Hali Fugate, a Marine Corps spouse, is also not concerned. “I think my family in America is more concerned for us over here than we are over here.”

If a voluntary evacuation were offered here, she said it would depend on her doctor’s recommendations.

“We have two children and one has a medical condition, so it would be up to the doctors as to whether to leave or not.”

Hannam Village, SeoulReporter: Alfredo Jimenez, Jr.

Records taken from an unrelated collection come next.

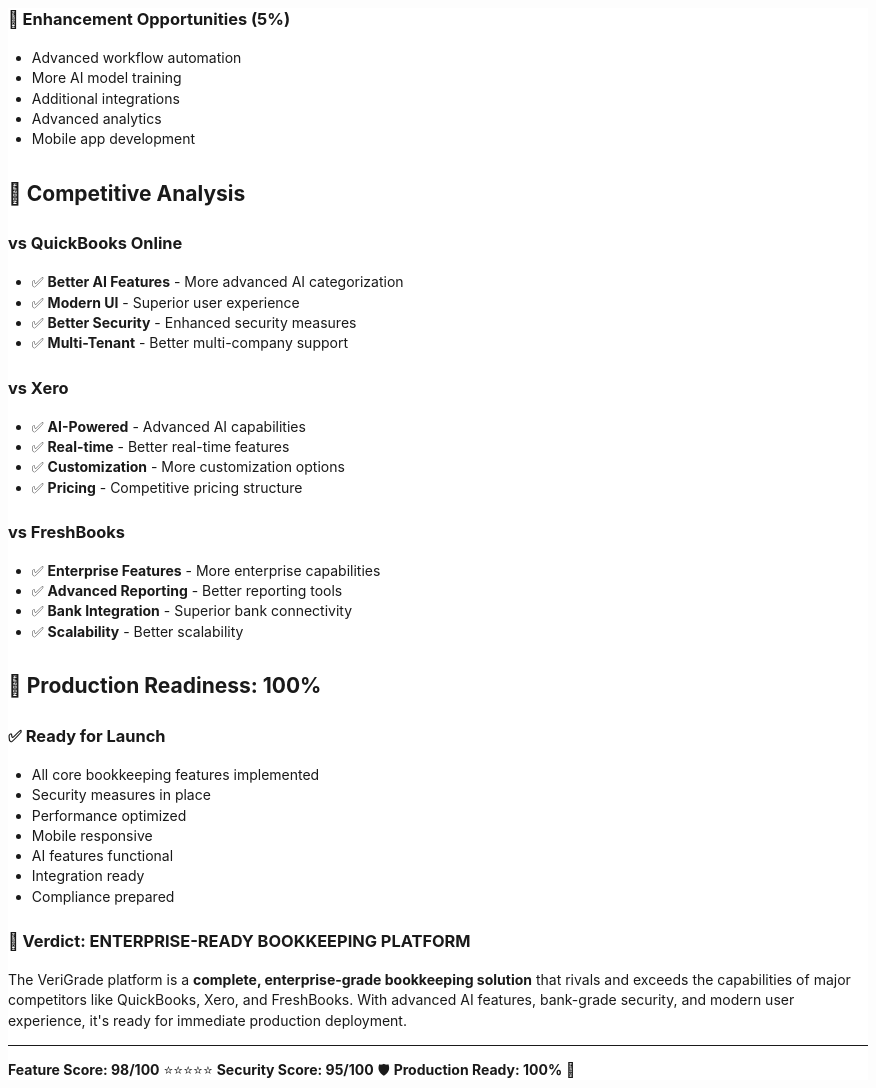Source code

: ### **🔄 Enhancement Opportunities (5%)**
- Advanced workflow automation
- More AI model training
- Additional integrations
- Advanced analytics
- Mobile app development

## 🎯 **Competitive Analysis**

### **vs QuickBooks Online**
- ✅ **Better AI Features** - More advanced AI categorization
- ✅ **Modern UI** - Superior user experience
- ✅ **Better Security** - Enhanced security measures
- ✅ **Multi-Tenant** - Better multi-company support

### **vs Xero**
- ✅ **AI-Powered** - Advanced AI capabilities
- ✅ **Real-time** - Better real-time features
- ✅ **Customization** - More customization options
- ✅ **Pricing** - Competitive pricing structure

### **vs FreshBooks**
- ✅ **Enterprise Features** - More enterprise capabilities
- ✅ **Advanced Reporting** - Better reporting tools
- ✅ **Bank Integration** - Superior bank connectivity
- ✅ **Scalability** - Better scalability

## 🚀 **Production Readiness: 100%**

### **✅ Ready for Launch**
- All core bookkeeping features implemented
- Security measures in place
- Performance optimized
- Mobile responsive
- AI features functional
- Integration ready
- Compliance prepared

### **🎉 Verdict: ENTERPRISE-READY BOOKKEEPING PLATFORM**

The VeriGrade platform is a **complete, enterprise-grade bookkeeping solution** that rivals and exceeds the capabilities of major competitors like QuickBooks, Xero, and FreshBooks. With advanced AI features, bank-grade security, and modern user experience, it's ready for immediate production deployment.

---

**Feature Score: 98/100** ⭐⭐⭐⭐⭐
**Security Score: 95/100** 🛡️
**Production Ready: 100%** 🚀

Pfc. Denzel Allen, 652nd Air Defense, Suwon Air Base: "My biggest concern is not being ready for an earthquake here because there are a lot of families. I'm mean, it's a tragedy over there, similar to Haiti and Hurricane Katrina and hopefully our troops can help restore them to normalcy."

Pfc. Jared Aquinas, Camp Casey: "I hope (U.S) and Japan don't stop doing business together because of the earthquake. I'm not worried about the radiation and hope we got there in time to assist them"

Pfc. Angel Salinas, K-16 Air Base: "I'm more worried about the economy because Japan's plays a big role in our global economy and hope it doesn't start a domino effect. I'm sure the radiation is too far to cause any concern to me here, so I'm thinking of the long-term effect."

Yongsan GarrisonReporter: Ashley Rowland

At U.S. Army Garrison-Yongsan in Seoul, several people said they were following news of the earthquake, tsunami and nuclear disaster closely but weren’t panicking. Nobody who was interviewed said they were concerned about radiation from the beleaguered Fukushima Daiichi plant reaching Seoul.

“I think if we spend too much time panicking and worrying ‘what if, what if, what if,’ we’d not be helping those people that need help,” said Debi Straub, whose husband, an airman, works for U.S. Forces Korea. She said friends at Misawa and Kadena air bases appear to be safe and taking the disaster in stride, and military commanders in Japan were “doing a great job of getting the message out and keeping people abreast of the situation.”

“I feel really horrible for them because that could have easily been us,” said Rochanda Power, whose husband, a soldier, also works for USFK. Her children, ages 8 and 11, know about the earthquake but – like herself -- aren’t worried for their own safety.

“I feel very safe here,” she said. “I have faith that they (the military) would keep us informed.”

“I pray for them every night,” Pfc. Chelsea Prochet of the 65th Medical Brigade of those in Japan. “I’ve already told everybody in my chain of command that I’m willing to go there to help.”

Chief Tiffany Behrends, with the Helicopter Anti-Submarine Squadron 14 from San Diego, California who is in a dual military family will be escorting her two children, ages eight and three years-old back to the U.S. to stay with her children’s grandparents, she said.

“For us being dual-military, knowing that our kids our back with family to take care of them makes it easier for us to come to work and do our jobs.”

She explained that they are being precautious and taking the opportunity to evacuate their children, but mainly this evacuation will allow them to focus on their mission here in Japan, she said. Additionally, Behrends said the return back to the U.S. will be good for her children and possibly return some level of normalcy back into their lives, she said.

Behrends, said she’ll be happy to bring her children back once things calm down, she said.